J Clin Oncol. 2011 Mar 10;29(8):971-8. doi: 10.1200/JCO.2010.32.1711. Epub 2011 Jan 31.
Reduced-intensity conditioning has minimized nonrelapse-related mortality rates after allogeneic transplantation in patients with Hodgkin's lymphoma, and relapse has now become the major cause for treatment failure. We aimed to assess the impact of donor lymphocyte infusions (DLIs) on relapse incidence when administered for mixed chimerism and their utility as salvage therapy when given for relapse.
This study reports the outcomes of 76 consecutive patients with multiply relapsed or refractory Hodgkin's lymphoma who underwent allogeneic transplantation that incorporated in vivo T-cell depletion. Forty-two patients had related donors and 34 had unrelated donors. DLIs were administered in a dose-escalating fashion to 22 patients for mixed chimerism (median time of first dose, 9 months post-transplantation) and to 24 patients for relapse.

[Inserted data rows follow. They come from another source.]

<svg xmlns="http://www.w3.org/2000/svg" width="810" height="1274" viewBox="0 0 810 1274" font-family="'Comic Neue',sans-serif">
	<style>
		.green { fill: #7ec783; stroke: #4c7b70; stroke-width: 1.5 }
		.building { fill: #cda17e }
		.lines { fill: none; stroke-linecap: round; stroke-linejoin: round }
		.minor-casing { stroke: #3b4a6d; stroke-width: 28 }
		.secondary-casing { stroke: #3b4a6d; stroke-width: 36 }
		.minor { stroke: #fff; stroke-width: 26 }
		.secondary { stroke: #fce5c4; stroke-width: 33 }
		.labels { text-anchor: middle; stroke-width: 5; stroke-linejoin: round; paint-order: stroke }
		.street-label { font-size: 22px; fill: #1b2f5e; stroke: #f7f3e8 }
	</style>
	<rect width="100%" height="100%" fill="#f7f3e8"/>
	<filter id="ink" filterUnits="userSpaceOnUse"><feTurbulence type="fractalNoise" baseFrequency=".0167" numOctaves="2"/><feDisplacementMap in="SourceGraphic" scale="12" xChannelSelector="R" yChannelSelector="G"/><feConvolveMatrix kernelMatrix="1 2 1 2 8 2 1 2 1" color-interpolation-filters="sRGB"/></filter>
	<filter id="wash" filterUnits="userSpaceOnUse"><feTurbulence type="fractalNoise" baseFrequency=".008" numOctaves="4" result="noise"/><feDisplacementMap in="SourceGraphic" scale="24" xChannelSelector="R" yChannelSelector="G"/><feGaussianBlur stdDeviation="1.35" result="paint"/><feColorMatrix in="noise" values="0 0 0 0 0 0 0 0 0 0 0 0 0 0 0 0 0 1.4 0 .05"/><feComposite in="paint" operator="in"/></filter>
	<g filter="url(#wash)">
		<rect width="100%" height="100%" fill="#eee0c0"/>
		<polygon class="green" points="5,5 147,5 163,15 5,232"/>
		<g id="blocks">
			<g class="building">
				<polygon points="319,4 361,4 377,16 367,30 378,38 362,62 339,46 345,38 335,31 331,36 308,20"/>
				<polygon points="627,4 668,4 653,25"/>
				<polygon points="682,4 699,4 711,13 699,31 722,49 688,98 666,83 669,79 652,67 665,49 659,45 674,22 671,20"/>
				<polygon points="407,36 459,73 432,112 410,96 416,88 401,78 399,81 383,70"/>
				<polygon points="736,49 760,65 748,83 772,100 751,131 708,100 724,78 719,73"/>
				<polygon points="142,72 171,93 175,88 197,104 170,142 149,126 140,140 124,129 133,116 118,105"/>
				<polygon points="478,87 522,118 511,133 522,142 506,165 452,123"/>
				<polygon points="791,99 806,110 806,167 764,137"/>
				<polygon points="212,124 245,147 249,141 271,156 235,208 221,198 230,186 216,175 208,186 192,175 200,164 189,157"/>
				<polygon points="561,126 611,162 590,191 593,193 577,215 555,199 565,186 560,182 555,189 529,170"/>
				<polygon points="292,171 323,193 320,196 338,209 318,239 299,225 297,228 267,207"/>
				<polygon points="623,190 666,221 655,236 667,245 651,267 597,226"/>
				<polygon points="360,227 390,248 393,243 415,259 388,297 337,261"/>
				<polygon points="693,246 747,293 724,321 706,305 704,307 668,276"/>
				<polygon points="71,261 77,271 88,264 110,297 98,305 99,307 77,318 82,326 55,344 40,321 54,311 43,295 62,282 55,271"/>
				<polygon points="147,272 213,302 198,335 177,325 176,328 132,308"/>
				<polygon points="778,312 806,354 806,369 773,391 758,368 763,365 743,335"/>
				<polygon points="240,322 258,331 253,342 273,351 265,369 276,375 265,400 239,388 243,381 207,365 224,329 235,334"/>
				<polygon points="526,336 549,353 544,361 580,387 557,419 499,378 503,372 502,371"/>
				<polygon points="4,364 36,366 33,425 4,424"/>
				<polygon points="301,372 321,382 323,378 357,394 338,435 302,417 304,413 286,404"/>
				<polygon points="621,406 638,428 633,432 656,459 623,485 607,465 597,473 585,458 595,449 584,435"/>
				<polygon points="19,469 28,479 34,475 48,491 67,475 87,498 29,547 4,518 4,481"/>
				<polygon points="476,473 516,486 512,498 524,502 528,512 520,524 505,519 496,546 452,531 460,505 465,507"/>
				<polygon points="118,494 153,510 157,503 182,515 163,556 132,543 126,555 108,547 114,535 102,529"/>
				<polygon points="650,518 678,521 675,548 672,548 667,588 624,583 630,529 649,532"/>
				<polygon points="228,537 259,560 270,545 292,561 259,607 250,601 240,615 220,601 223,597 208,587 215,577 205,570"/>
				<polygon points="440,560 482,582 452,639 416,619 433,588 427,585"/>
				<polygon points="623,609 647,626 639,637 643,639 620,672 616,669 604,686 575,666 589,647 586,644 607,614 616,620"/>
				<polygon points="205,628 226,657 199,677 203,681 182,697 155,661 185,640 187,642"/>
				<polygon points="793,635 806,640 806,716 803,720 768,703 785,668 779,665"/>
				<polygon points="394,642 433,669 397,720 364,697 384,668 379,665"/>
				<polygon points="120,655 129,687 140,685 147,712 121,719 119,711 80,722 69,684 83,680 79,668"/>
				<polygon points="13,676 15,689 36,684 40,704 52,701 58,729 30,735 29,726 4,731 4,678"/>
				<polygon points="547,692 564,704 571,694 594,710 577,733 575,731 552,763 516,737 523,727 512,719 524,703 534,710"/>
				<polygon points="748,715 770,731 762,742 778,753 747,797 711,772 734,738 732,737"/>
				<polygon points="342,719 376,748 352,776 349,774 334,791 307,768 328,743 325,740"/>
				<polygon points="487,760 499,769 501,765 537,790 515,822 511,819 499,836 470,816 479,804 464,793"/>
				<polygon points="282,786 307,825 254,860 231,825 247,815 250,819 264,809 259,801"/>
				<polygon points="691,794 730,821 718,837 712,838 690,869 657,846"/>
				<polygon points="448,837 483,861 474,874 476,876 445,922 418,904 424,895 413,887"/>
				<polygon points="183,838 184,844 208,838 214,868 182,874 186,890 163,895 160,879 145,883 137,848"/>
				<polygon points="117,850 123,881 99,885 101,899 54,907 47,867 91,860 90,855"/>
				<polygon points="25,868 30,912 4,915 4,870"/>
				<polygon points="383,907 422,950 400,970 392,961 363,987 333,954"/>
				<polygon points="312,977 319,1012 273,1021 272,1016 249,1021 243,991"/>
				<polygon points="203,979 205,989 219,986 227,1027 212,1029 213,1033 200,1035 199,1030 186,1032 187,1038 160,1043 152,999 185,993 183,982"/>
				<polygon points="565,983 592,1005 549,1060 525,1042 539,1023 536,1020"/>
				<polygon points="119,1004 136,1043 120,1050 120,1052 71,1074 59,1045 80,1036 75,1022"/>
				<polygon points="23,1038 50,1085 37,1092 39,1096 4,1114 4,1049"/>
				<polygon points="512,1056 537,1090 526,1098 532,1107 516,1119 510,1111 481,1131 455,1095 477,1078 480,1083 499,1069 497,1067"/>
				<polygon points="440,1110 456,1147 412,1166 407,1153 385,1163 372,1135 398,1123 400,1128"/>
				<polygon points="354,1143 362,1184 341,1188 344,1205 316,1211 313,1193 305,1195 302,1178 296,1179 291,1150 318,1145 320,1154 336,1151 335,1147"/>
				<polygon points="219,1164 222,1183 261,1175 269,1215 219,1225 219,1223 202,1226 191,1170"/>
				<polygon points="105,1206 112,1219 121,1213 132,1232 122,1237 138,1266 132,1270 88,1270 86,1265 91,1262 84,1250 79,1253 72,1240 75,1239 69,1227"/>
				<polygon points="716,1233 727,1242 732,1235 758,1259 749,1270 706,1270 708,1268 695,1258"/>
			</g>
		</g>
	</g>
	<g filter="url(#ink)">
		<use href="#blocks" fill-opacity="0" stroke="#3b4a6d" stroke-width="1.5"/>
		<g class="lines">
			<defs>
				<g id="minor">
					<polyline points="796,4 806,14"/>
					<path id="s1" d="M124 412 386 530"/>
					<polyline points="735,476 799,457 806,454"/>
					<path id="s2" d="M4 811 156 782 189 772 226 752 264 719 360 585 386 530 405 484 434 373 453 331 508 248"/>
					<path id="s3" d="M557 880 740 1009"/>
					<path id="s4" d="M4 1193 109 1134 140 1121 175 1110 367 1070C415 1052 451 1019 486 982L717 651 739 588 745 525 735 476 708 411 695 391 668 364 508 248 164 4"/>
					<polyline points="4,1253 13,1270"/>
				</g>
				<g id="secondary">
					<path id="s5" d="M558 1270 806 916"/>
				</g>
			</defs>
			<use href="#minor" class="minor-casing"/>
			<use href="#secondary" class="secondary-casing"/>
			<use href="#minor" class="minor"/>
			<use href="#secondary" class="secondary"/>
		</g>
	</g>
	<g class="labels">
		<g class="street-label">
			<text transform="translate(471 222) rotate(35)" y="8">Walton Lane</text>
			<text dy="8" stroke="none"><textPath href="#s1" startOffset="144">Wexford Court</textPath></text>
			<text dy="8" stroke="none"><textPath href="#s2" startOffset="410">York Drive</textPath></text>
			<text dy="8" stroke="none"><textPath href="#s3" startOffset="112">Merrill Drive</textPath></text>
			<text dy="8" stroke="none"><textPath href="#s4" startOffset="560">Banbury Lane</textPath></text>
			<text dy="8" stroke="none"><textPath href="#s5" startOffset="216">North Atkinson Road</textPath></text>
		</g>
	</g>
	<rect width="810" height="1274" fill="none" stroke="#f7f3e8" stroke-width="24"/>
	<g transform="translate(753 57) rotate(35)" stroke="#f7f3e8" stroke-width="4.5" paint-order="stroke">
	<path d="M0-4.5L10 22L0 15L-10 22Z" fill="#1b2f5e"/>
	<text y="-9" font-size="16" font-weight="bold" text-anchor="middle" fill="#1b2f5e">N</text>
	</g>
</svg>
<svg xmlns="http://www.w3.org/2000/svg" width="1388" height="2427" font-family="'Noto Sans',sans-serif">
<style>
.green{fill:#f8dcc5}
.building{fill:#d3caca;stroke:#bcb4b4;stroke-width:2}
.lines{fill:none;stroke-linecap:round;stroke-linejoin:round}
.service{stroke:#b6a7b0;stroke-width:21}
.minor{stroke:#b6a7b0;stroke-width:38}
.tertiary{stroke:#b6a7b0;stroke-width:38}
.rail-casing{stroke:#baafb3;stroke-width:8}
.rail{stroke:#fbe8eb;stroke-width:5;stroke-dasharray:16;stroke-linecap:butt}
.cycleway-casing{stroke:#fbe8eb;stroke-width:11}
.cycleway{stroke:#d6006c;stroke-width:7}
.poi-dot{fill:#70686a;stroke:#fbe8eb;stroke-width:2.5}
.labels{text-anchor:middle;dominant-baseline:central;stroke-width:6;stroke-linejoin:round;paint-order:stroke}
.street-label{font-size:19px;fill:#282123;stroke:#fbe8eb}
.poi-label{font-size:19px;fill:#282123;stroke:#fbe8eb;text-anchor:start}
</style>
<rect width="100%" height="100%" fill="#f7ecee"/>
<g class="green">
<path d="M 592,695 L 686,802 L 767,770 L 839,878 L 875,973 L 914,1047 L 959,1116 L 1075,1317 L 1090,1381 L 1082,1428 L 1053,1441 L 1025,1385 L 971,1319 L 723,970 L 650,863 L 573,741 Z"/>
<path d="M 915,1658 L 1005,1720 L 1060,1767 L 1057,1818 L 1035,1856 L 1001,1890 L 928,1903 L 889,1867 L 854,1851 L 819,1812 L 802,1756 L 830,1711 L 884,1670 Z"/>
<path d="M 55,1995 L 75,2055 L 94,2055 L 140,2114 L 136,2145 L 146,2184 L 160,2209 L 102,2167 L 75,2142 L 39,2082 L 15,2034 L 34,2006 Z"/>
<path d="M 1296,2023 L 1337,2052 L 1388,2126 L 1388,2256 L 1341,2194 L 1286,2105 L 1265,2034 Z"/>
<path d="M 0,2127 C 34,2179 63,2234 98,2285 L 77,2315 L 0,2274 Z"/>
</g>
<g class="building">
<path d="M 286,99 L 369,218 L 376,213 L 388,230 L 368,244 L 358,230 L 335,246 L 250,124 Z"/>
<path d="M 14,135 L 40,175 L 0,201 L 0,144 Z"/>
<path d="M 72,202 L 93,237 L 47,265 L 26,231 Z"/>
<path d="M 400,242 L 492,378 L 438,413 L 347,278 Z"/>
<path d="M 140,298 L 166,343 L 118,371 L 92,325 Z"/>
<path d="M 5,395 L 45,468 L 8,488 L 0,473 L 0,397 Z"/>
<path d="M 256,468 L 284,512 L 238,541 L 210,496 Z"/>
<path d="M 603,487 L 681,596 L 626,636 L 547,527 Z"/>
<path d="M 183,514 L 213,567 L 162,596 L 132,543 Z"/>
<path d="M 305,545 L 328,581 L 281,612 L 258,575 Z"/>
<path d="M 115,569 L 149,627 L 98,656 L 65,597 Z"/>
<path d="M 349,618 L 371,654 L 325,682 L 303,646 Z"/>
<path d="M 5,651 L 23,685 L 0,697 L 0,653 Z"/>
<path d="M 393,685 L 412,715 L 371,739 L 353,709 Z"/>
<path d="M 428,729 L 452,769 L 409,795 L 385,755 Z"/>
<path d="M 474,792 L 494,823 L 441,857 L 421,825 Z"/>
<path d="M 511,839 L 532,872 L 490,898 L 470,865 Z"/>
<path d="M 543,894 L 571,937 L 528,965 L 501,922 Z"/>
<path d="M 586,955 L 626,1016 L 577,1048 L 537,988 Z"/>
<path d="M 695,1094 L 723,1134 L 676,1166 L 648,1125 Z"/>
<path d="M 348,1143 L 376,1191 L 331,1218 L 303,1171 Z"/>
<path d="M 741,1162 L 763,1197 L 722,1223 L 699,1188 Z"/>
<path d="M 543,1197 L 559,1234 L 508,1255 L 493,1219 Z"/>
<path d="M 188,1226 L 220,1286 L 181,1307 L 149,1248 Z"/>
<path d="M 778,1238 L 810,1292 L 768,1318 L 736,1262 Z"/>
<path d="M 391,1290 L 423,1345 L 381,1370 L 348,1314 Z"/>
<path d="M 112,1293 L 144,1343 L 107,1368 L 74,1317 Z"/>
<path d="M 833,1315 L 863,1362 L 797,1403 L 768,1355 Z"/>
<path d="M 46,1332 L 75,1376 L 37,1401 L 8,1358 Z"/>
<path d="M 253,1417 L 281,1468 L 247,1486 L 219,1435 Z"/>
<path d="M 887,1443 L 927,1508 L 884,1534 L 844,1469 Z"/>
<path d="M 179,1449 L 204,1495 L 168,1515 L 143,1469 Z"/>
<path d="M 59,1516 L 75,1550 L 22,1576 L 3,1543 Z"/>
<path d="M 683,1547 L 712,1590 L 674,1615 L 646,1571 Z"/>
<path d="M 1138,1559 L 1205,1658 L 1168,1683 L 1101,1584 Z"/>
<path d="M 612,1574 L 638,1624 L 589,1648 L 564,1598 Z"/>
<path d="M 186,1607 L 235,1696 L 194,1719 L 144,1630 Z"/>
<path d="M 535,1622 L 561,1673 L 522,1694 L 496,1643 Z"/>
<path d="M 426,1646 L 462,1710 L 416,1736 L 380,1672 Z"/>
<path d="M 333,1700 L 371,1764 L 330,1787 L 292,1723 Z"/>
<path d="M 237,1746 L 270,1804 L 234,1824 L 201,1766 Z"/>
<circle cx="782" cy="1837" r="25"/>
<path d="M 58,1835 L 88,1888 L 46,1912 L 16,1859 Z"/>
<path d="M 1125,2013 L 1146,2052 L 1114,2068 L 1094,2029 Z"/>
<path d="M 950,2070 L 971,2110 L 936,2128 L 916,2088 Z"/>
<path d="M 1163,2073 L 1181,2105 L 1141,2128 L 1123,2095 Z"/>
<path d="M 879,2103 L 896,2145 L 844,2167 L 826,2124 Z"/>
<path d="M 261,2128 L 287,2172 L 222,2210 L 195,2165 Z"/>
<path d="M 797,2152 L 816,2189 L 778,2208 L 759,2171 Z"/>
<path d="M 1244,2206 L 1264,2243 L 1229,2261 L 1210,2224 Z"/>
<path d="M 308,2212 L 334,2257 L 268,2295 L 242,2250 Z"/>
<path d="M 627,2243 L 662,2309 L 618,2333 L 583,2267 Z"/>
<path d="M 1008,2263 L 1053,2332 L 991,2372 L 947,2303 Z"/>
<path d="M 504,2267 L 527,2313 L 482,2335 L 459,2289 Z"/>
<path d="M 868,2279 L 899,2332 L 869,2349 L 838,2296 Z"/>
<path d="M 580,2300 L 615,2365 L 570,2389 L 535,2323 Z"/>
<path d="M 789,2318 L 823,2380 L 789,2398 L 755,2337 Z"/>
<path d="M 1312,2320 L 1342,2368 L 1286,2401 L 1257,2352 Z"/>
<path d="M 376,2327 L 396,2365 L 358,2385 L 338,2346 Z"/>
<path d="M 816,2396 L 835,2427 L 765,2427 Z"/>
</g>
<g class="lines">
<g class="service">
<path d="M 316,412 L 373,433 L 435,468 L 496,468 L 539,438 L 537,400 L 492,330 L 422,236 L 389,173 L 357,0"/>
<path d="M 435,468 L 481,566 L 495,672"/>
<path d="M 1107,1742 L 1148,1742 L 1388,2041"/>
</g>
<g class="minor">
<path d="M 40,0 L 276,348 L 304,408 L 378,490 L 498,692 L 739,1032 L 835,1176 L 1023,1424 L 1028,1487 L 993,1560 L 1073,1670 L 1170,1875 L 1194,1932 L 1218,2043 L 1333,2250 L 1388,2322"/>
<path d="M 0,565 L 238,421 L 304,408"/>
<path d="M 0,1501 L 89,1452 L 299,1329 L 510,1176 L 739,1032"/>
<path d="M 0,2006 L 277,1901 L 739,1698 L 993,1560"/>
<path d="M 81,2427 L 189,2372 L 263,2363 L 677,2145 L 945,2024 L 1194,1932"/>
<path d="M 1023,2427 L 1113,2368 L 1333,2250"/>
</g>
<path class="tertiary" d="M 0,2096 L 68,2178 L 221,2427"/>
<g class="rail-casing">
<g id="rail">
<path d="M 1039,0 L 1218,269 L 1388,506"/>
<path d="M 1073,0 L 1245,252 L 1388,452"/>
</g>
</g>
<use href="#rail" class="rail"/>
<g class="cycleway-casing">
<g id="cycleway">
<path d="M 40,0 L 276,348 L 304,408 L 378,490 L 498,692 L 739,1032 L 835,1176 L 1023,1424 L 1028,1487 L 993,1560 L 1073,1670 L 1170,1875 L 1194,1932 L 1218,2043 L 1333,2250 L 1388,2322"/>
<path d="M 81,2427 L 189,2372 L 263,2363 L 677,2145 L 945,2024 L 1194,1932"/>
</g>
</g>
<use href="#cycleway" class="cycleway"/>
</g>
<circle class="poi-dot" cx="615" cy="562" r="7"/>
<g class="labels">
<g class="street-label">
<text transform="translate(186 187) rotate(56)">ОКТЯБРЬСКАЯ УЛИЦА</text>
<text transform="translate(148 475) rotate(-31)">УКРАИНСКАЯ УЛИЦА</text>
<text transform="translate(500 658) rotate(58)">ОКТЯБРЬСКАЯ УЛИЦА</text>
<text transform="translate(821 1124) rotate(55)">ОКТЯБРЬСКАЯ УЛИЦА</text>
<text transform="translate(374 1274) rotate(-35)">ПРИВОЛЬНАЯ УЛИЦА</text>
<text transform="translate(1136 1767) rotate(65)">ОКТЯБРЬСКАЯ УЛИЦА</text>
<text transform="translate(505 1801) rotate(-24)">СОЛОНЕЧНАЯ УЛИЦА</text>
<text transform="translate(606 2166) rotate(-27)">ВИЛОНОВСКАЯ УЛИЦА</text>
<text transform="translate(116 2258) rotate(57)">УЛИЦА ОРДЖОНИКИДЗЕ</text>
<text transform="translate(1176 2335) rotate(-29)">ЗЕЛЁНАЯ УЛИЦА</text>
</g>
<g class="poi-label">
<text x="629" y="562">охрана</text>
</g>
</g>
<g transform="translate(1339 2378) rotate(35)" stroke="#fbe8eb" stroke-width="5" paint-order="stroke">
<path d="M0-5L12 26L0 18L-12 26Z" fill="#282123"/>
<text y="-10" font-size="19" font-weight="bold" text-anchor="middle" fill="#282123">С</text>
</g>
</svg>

Three-year donor lymphocyte-related mortality was 7%, relating mainly to the induction of graft-versus-host disease. Nineteen (86%) of 22 patients receiving donor lymphocytes for mixed chimerism converted to full donor status. Four-year relapse incidence was 5% in these 22 patients compared with 43% in patients who remained relapse free but full donor chimeras at 9 months post-transplantation (P = .0071). Nineteen (79%) of 24 patients receiving donor lymphocytes for relapse responded (14 complete responses, five partial responses). Four-year overall survival from relapse was 59% in recipients of donor lymphocytes, contributing to a 4-year overall survival from transplantation of 64% and a 4-year current progression-free survival of 59% in all 76 patients.
These data demonstrate the potential for allogeneic immunotherapy with donor lymphocytes both to reduce relapse risk and to induce durable antitumor responses in patients with Hodgkin's lymphoma after hematopoietic stem-cell transplantation that incorporates in vivo T-cell depletion.
在霍奇金淋巴瘤患者接受异基因移植后,减强度预处理方案降低了非复发相关死亡率,而复发现在已成为治疗失败的主要原因。我们旨在评估供者淋巴细胞输注(DLI)在混合嵌合体时对复发发生率的影响,以及在复发时作为挽救治疗的效用。
本研究报告了 76 例接受包含体内 T 细胞耗竭的异基因移植的复发性或难治性霍奇金淋巴瘤患者的结果。42 例患者有亲缘供者,34 例患者有无亲缘供者。22 例患者因混合嵌合体而接受递增剂量的 DLI(移植后第 9 个月首次剂量中位数),24 例患者因复发而接受 DLI。
3 年供者淋巴细胞相关死亡率为 7%,主要与移植物抗宿主病的诱导有关。22 例接受 DLI 治疗混合嵌合体的患者中,有 19 例(86%)转为完全供者状态。在这 22 例患者中,4 年复发率为 5%,而在移植后 9 个月仍未复发但完全供者嵌合体的患者中,复发率为 43%(P =.0071)。24 例因复发而接受 DLI 的患者中,19 例(79%)有反应(14 例完全缓解,5 例部分缓解)。接受供者淋巴细胞治疗的患者 4 年总生存率为 59%,这使得 76 例患者的 4 年总生存率为 64%,4 年无进展生存率为 59%。
这些数据表明,在包含体内 T 细胞耗竭的造血干细胞移植后,异基因免疫疗法具有用供者淋巴细胞降低霍奇金淋巴瘤患者复发风险并诱导持久抗肿瘤反应的潜力。